Cherished Futures for Black Moms and Babies also partners with the Los Angeles County African American Infant and Maternal Mortality Initiative, a countywide effort aiming to reduce the gap in infant mortality rates between white and African-American babies by 30 percent by 2023.
“Creating meaningful and sustainable shifts to advance birth equity takes time, energy, and purposeful leadership at all levels of the health care organization,” said Susan Harrington, CLC’s executive director. “The collaborative aims to establish a solid foundation through the development of an actionable implementation plan that is designed in partnership with black women and families in the communities with the greatest needs.”
The Black Child Legacy Campaign
In 2013, a Sacramento County Blue-Ribbon Commission Report identified a 20-year trend of African-American children dying at a disproportionate rates compared to all other race groups.
In response to this trend, the Sacramento County Board of Supervisors established the Steering Committee on Reduction of African-American Child Deaths. Their goal is to implement a plan to reduce African-American Child deaths in four areas, including:
- Perinatal conditions
- Sleep-related deaths
- Abuse and neglect
“These causes of infant mortality are largely preventable,” said Dr. Alex Chen, Chief Medical Officer at Health Net. “Creating a more responsive, culturally sensitive healthcare system, along with a community-based family support system, is key to preventing these tragic deaths.”

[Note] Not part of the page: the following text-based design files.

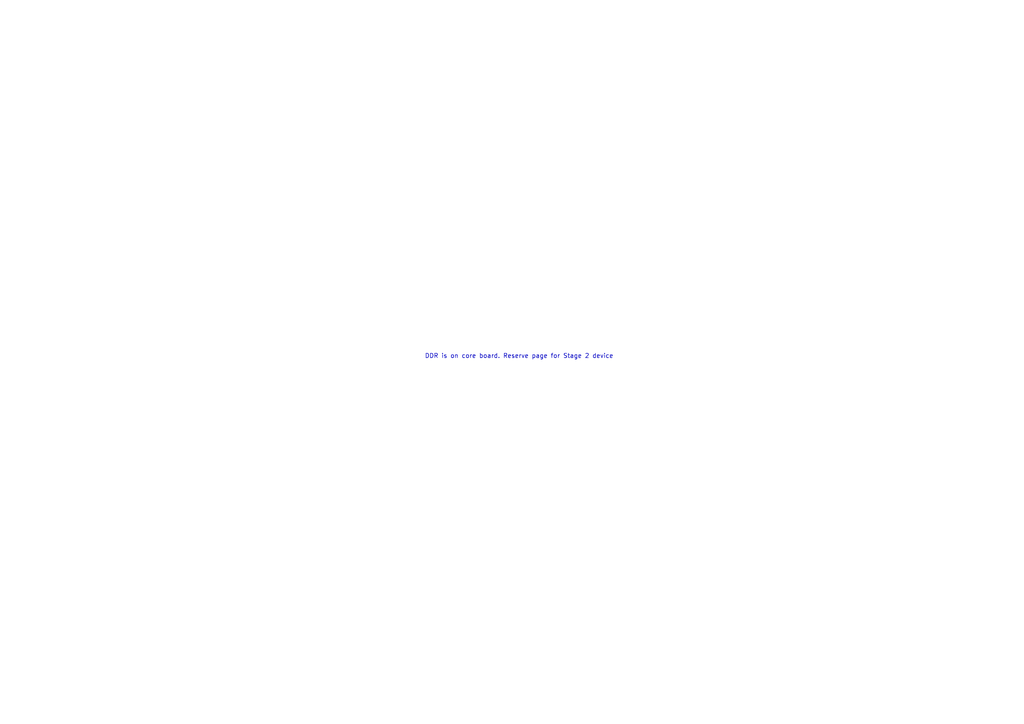
<source format=kicad_sch>
(kicad_sch (version 20210621) (generator eeschema)

  (uuid 64c2991c-4a5b-48f4-9567-398ada42b56d)

  (paper "A4")

  (title_block
    (title "Lancer Mainboard")
    (date "2021-10-25")
    (rev "R0.1")
    (company "Copyright Modos 2021. / Engineer: Wenting Zhang")
    (comment 2 "MERCHANTABILITY, SATISFACTORY QUALITY AND FITNESS FOR A PARTICULAR PURPOSE.")
    (comment 3 "This source is distributed WITHOUT ANY EXPRESS OR IMPLIED WARRANTY, INCLUDING OF")
    (comment 4 "This source describes Open Hardware and is licensed under the CERN-OHL-S v2.")
  )

  


  (text "DDR is on core board. Reserve page for Stage 2 device"
    (at 123.19 104.14 0)
    (effects (font (size 1.27 1.27)) (justify left bottom))
    (uuid cd778db3-ede2-46d3-9e23-e7fecd4d400d)
  )
)

</source>
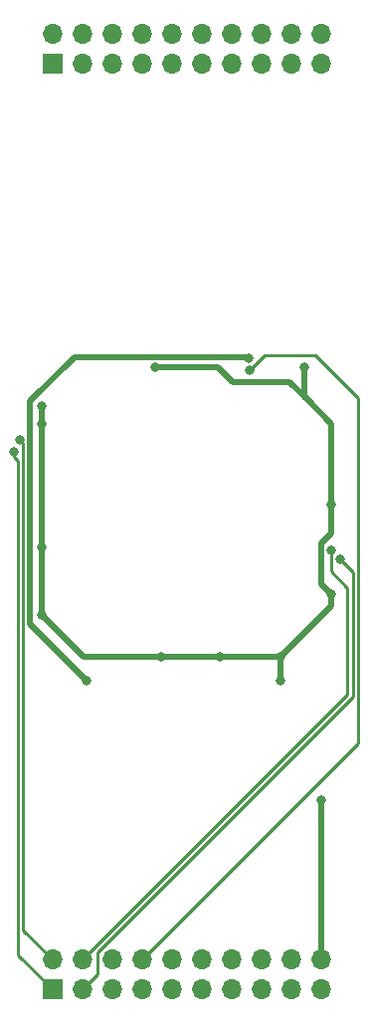
<source format=gbr>
G04 #@! TF.GenerationSoftware,KiCad,Pcbnew,7.99.0-unknown-099e5dd9e7~172~ubuntu22.04.1*
G04 #@! TF.CreationDate,2023-10-11T09:46:22+02:00*
G04 #@! TF.ProjectId,stm32u5a9zjt6q,73746d33-3275-4356-9139-7a6a7436712e,rev?*
G04 #@! TF.SameCoordinates,Original*
G04 #@! TF.FileFunction,Copper,L1,Top*
G04 #@! TF.FilePolarity,Positive*
%FSLAX46Y46*%
G04 Gerber Fmt 4.6, Leading zero omitted, Abs format (unit mm)*
G04 Created by KiCad (PCBNEW 7.99.0-unknown-099e5dd9e7~172~ubuntu22.04.1) date 2023-10-11 09:46:22*
%MOMM*%
%LPD*%
G01*
G04 APERTURE LIST*
G04 #@! TA.AperFunction,ComponentPad*
%ADD10R,1.700000X1.700000*%
G04 #@! TD*
G04 #@! TA.AperFunction,ComponentPad*
%ADD11O,1.700000X1.700000*%
G04 #@! TD*
G04 #@! TA.AperFunction,ViaPad*
%ADD12C,0.800000*%
G04 #@! TD*
G04 #@! TA.AperFunction,Conductor*
%ADD13C,0.500000*%
G04 #@! TD*
G04 #@! TA.AperFunction,Conductor*
%ADD14C,0.250000*%
G04 #@! TD*
G04 APERTURE END LIST*
D10*
X81280000Y-147320000D03*
D11*
X81280000Y-144780000D03*
X83820000Y-147320000D03*
X83820000Y-144780000D03*
X86360000Y-147320000D03*
X86360000Y-144780000D03*
X88900000Y-147320000D03*
X88900000Y-144780000D03*
X91440000Y-147320000D03*
X91440000Y-144780000D03*
X93980000Y-147320000D03*
X93980000Y-144780000D03*
X96520000Y-147320000D03*
X96520000Y-144780000D03*
X99060000Y-147320000D03*
X99060000Y-144780000D03*
X101600000Y-147320000D03*
X101600000Y-144780000D03*
X104140000Y-147320000D03*
X104140000Y-144780000D03*
D10*
X81280000Y-68580000D03*
D11*
X81280000Y-66040000D03*
X83820000Y-68580000D03*
X83820000Y-66040000D03*
X86360000Y-68580000D03*
X86360000Y-66040000D03*
X88900000Y-68580000D03*
X88900000Y-66040000D03*
X91440000Y-68580000D03*
X91440000Y-66040000D03*
X93980000Y-68580000D03*
X93980000Y-66040000D03*
X96520000Y-68580000D03*
X96520000Y-66040000D03*
X99060000Y-68580000D03*
X99060000Y-66040000D03*
X101600000Y-68580000D03*
X101600000Y-66040000D03*
X104140000Y-68580000D03*
X104140000Y-66040000D03*
D12*
X84201000Y-121031000D03*
X98039701Y-93594701D03*
X77978000Y-101600000D03*
X78486000Y-100584000D03*
X105791000Y-110744000D03*
X105029000Y-109982000D03*
X98044000Y-94615000D03*
X100711000Y-121031000D03*
X102743000Y-94361000D03*
X95504000Y-118999000D03*
X105029000Y-106045000D03*
X90551000Y-118999000D03*
X80391000Y-115443000D03*
X90043000Y-94361000D03*
X100711000Y-118999000D03*
X80391000Y-109705500D03*
X80391000Y-97663000D03*
X80391000Y-99200000D03*
X105029000Y-113665000D03*
X104140000Y-131191000D03*
D13*
X83146000Y-93511000D02*
X97956000Y-93511000D01*
X84201000Y-121031000D02*
X79375000Y-116205000D01*
X97956000Y-93511000D02*
X98039701Y-93594701D01*
X79375000Y-116205000D02*
X79375000Y-97282000D01*
X79375000Y-97282000D02*
X83146000Y-93511000D01*
D14*
X78350000Y-144390000D02*
X81280000Y-147320000D01*
X78350000Y-102353000D02*
X78350000Y-144390000D01*
X77978000Y-101981000D02*
X78350000Y-102353000D01*
X77978000Y-101600000D02*
X77978000Y-101981000D01*
X78800000Y-100898000D02*
X78486000Y-100584000D01*
X81280000Y-144780000D02*
X78800000Y-142300000D01*
X78800000Y-142300000D02*
X78800000Y-100898000D01*
X85090000Y-146050000D02*
X85090000Y-144146396D01*
X85090000Y-144146396D02*
X106865000Y-122371396D01*
X106865000Y-122371396D02*
X106865000Y-111818000D01*
X83820000Y-147320000D02*
X85090000Y-146050000D01*
X106865000Y-111818000D02*
X105791000Y-110744000D01*
X106415000Y-113146000D02*
X105029000Y-111760000D01*
X105029000Y-111760000D02*
X105029000Y-109982000D01*
X106415000Y-122185000D02*
X106415000Y-113146000D01*
X83820000Y-144780000D02*
X106415000Y-122185000D01*
X103632000Y-93345000D02*
X99314000Y-93345000D01*
X88900000Y-144780000D02*
X107315000Y-126365000D01*
X107315000Y-126365000D02*
X107315000Y-97028000D01*
X107315000Y-97028000D02*
X103632000Y-93345000D01*
X99314000Y-93345000D02*
X98044000Y-94615000D01*
D13*
X102743000Y-96901000D02*
X102870000Y-97028000D01*
X105029000Y-99568000D02*
X105029000Y-106045000D01*
X80391000Y-109705500D02*
X80391000Y-97663000D01*
X95377000Y-94361000D02*
X90043000Y-94361000D01*
X102870000Y-97028000D02*
X105029000Y-99187000D01*
X105029000Y-99187000D02*
X105029000Y-99568000D01*
X104140000Y-144780000D02*
X104140000Y-131191000D01*
X101473000Y-95631000D02*
X102870000Y-97028000D01*
X80391000Y-109705500D02*
X80391000Y-115443000D01*
X101473000Y-95631000D02*
X96647000Y-95631000D01*
X83947000Y-118999000D02*
X80391000Y-115443000D01*
X105029000Y-113665000D02*
X104179000Y-112815000D01*
X100711000Y-118999000D02*
X90551000Y-118999000D01*
X100711000Y-121031000D02*
X100711000Y-118999000D01*
X105029000Y-108521500D02*
X105029000Y-106045000D01*
X90551000Y-118999000D02*
X83947000Y-118999000D01*
X102743000Y-94361000D02*
X102743000Y-96901000D01*
X104179000Y-109371500D02*
X105029000Y-108521500D01*
X100711000Y-118999000D02*
X105029000Y-114681000D01*
X104179000Y-112815000D02*
X104179000Y-109371500D01*
X96647000Y-95631000D02*
X95377000Y-94361000D01*
X105029000Y-114681000D02*
X105029000Y-113665000D01*
M02*

</source>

In conjunction with the program, Health Net awarded The Sierra Health Foundation $50,000 grant in 2017 to help launch the “Cultural Broker 95823 Partnership” This community engagement program promotes public awareness disparities in health pregnancy and birth outcomes among African-Americans living in the Sacramento County 95823 zip code.
So far, results have been positive. A recent report from the Black Child Legacy Campaign showed a 57 percent reductions in infant sleep-related deaths between 2013 and 2017, and a 33 percent reduction in the disparity compared to other children during the same period.